## [WHAT TO PRODUCE]
Omit every picture while repeating the entries exactly.

** Opening EXERCISE INPUTS block **

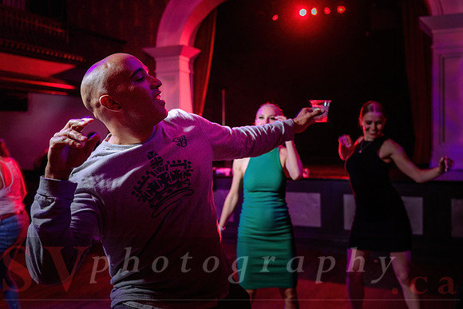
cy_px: 145
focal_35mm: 35
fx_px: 450
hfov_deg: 54.3
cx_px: 250
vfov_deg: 37.8
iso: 1000
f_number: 3.2
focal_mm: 32
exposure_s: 1/80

** Closing EXERCISE INPUTS block **

## [RESULT FOR THIS EXERCISE]
cy_px: 145
focal_35mm: 35
fx_px: 450
hfov_deg: 54.3
cx_px: 250
vfov_deg: 37.8
iso: 1000
f_number: 3.2
focal_mm: 32
exposure_s: 1/80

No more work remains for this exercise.